-- start of RECORDS --

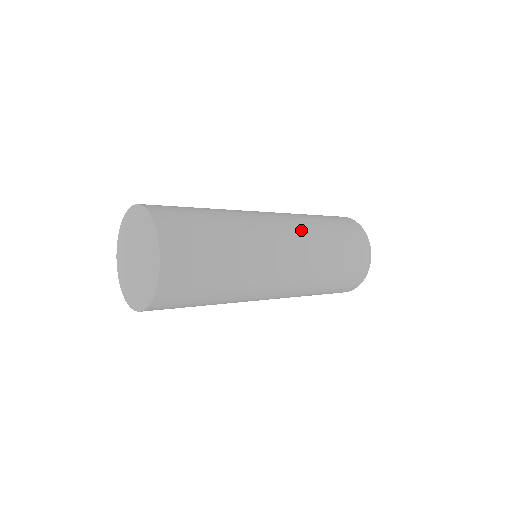
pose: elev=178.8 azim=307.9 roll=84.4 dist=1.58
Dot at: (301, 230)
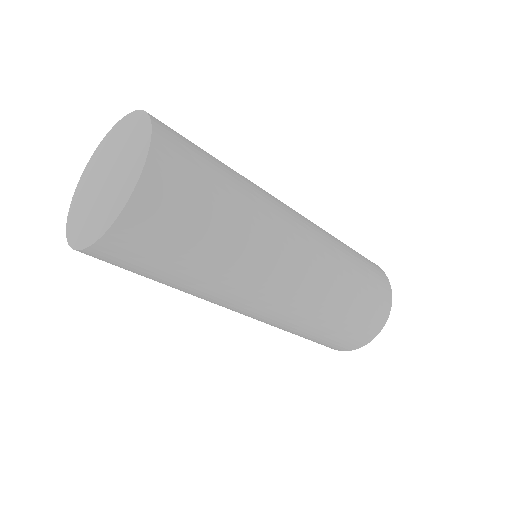
Dot at: occluded
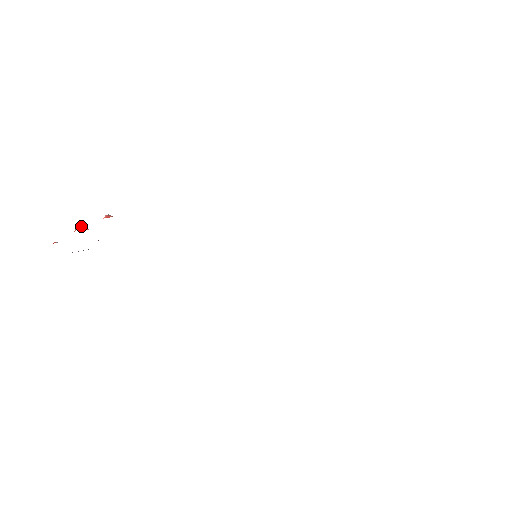
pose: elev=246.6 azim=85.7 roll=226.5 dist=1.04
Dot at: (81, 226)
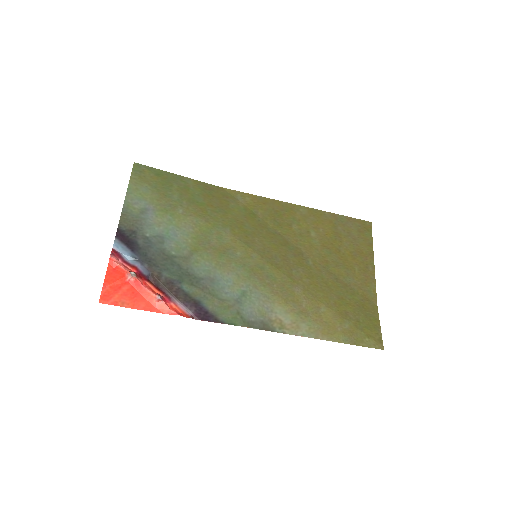
Dot at: (135, 276)
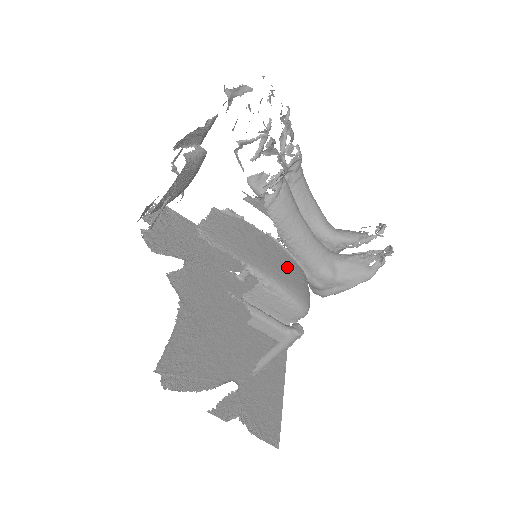
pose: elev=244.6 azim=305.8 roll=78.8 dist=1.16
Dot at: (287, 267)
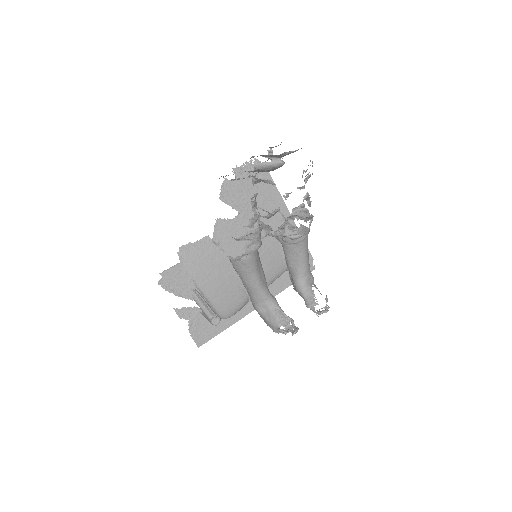
Dot at: (229, 292)
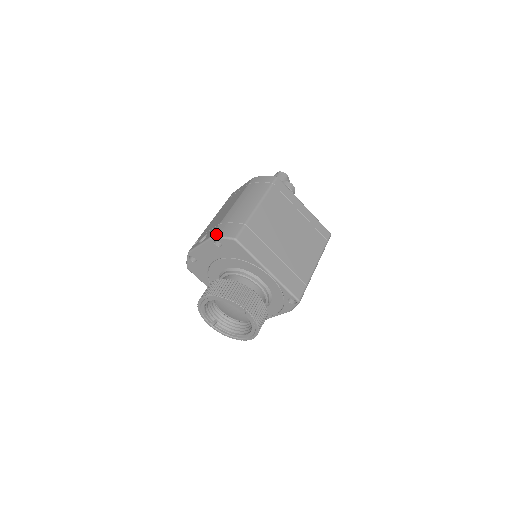
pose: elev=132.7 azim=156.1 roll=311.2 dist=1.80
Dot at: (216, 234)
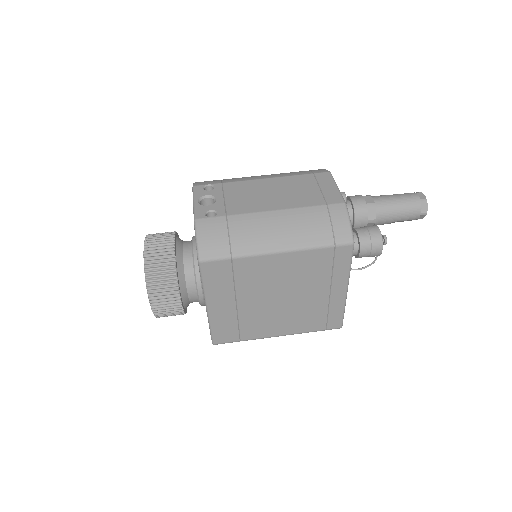
Dot at: (201, 226)
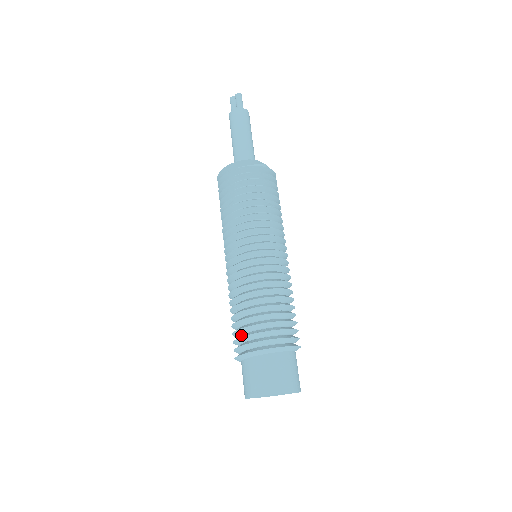
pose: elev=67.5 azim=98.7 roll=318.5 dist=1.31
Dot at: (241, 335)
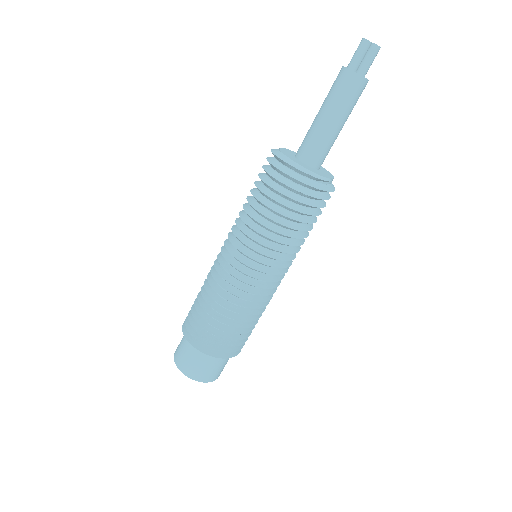
Dot at: (199, 325)
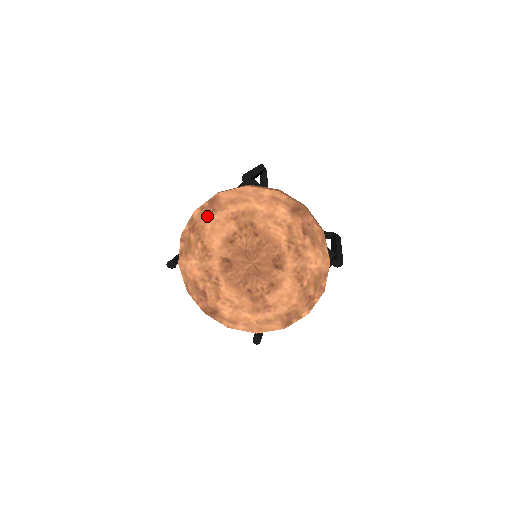
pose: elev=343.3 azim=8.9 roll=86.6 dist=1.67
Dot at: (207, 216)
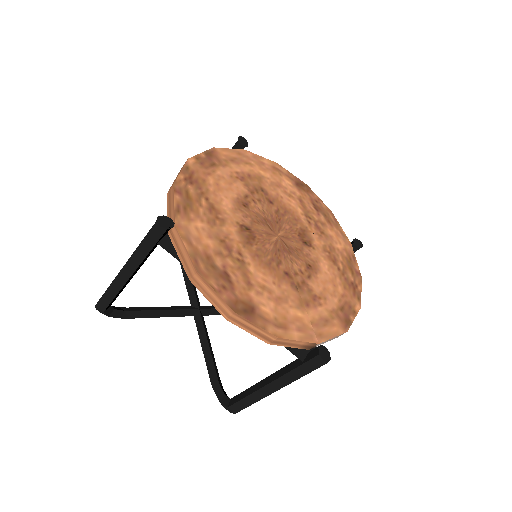
Dot at: (206, 169)
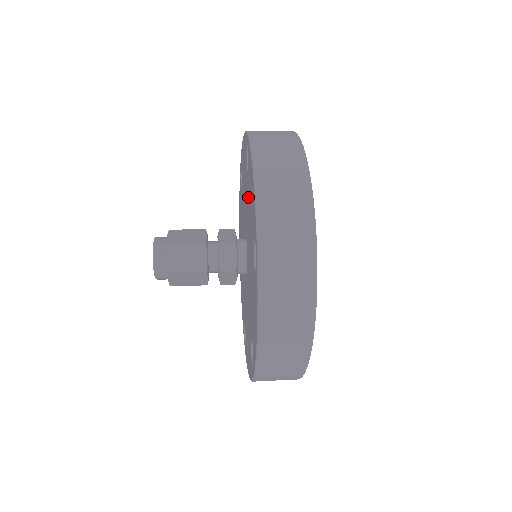
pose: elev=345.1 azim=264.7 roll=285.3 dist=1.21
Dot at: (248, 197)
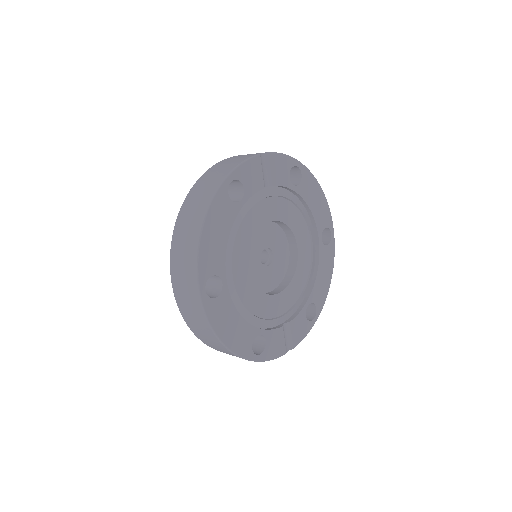
Dot at: occluded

-- end of RECORDS --

#### [TASK TO COMPLETE]
Print every item above verbatim, line for line, omitting the pictures.

#### [EXERCISE OUTPUT]
pose: elev=178.8 azim=307.9 roll=84.4 dist=1.58
Dot at: (301, 230)
Dot at: occluded
pose: elev=246.6 azim=85.7 roll=226.5 dist=1.04
Dot at: (81, 226)
Dot at: (135, 276)
pose: elev=244.6 azim=305.8 roll=78.8 dist=1.16
Dot at: (287, 267)
Dot at: (229, 292)
pose: elev=132.7 azim=156.1 roll=311.2 dist=1.80
Dot at: (216, 234)
Dot at: (201, 226)
pose: elev=67.5 azim=98.7 roll=318.5 dist=1.31
Dot at: (241, 335)
Dot at: (199, 325)
pose: elev=343.3 azim=8.9 roll=86.6 dist=1.67
Dot at: (207, 216)
Dot at: (206, 169)
pose: elev=345.1 azim=264.7 roll=285.3 dist=1.21
Dot at: (248, 197)
Dot at: occluded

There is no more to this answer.